Sam Was Buried in Huntsville, Texas in the Oakwood Cemetery. Houston chose this location. It was across the street from where the Steamboat House once stood. To access the Grave site, Exit right on 19th Street as you leave the park. Go to Avenue O (the first stop sign) and turn right. Continue on Avenue O until 11th Street. At 11th Street turn right. Travel six blocks to the intersection of Avenue I and 11th. Turn left and go three blocks to the grave site.
Heres a little quote From Sam Houston on his thoughts of Education...
"I would not be gotten into a schoolhouse until I was eight years old. Nor did I accomplish much after I started. I doubt if I had
gone to school six months in all when my father died. I was fourteen at the time."
"It is a matter of great satisfaction to me to hope that my children will be in circumstances to receive a good education. Mine was defective and I feel the inconvenience, if not the misfortune of not receiving a classical education. Knowledge is the food of genius, and my son, let no opportunity escape you to treasure up knowledge."
Heres a little quote From Sam Houston before the battle of San Jacinto...
"We view ourselves on the eve of battle.
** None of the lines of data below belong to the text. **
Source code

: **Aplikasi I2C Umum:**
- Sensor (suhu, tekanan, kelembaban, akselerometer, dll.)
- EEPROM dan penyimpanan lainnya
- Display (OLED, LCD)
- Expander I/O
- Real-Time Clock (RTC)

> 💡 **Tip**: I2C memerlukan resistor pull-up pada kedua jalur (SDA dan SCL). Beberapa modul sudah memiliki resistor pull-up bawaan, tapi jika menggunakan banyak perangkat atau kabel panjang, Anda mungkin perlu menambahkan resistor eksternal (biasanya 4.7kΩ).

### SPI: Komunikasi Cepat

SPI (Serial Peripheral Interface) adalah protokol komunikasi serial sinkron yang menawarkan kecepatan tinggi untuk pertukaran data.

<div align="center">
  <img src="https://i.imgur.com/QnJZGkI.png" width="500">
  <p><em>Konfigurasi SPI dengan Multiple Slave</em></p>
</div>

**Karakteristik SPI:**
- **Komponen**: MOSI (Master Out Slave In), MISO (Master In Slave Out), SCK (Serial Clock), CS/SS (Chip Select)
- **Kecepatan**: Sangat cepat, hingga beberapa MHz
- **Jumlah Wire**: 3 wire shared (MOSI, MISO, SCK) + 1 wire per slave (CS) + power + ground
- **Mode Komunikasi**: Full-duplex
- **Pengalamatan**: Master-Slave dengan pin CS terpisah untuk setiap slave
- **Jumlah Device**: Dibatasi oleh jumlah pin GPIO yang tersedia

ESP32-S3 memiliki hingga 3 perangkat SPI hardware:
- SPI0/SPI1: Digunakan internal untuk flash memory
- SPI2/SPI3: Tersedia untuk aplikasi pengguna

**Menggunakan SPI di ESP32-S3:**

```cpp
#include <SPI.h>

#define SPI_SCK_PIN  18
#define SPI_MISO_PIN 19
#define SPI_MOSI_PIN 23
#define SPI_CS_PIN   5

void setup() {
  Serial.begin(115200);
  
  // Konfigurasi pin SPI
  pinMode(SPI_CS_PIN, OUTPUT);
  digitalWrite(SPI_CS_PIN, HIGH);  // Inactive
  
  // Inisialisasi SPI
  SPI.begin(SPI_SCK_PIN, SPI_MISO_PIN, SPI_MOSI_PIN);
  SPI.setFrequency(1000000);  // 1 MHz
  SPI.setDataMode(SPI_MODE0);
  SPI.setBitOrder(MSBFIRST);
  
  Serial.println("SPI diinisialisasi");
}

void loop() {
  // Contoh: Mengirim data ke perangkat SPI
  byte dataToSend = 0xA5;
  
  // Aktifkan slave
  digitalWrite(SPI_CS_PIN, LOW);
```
We are nerved for the contest, and must conquer or perish. It is vain to look for present aid: none is at hand. We must now act or abandon all hope! Rally to the standard, and be no longer the scoff of mercenary tongues! Be men, be free men, that your children may bless their father's name."
Heres a little quote From Sam Houston on Texas...
"Texas will again lift it's head and stand among the nations. it ought to do so, for no country upon the globe can compare with it in natural advantages"
"All new states are invested, more or less, by a class of noisy, second-rate men who are always in favor of rash and extreme
measures, But Texas was absolutely overrun by such men."
"Texas has yet to learn submission to any oppression, come from what source it may."
Heres a little quote From Sam Houston on Indians...
"I preferred measuring deer tracks, to tape-that I liked the wild liberty of the Red men better then the tyranny of my brothers".
"I am aware that in presenting myself as the advocate of the Indians and their rights, I shall stand very much alone".
Heres a little quote From Sam Houston on The Civil War...
"To secede from the Union and set up another government would cause war. If you go to war with the United States, you will never conquer her, as she has the money and the men. If she does not whip you by guns, powder, and steel, she will starve you to death. It will take the flower of the country-the young men."
"In the name of the constitution of Texas, which has been trampled upon, I refuse to take this oath. I love Texas too well to bring civil strife and bloodshed upon her."
"I declare that civil war is inevitable and is near at hand. When it comes the descendants of the heros of Lexington and Bunker Hill will be found equal in patriotism, courage and heroic endurance with the descendants of the heroes of Cowpens and Yorktown. For this reason I predict the civil war which is now at hand will be stubborn and of long duration."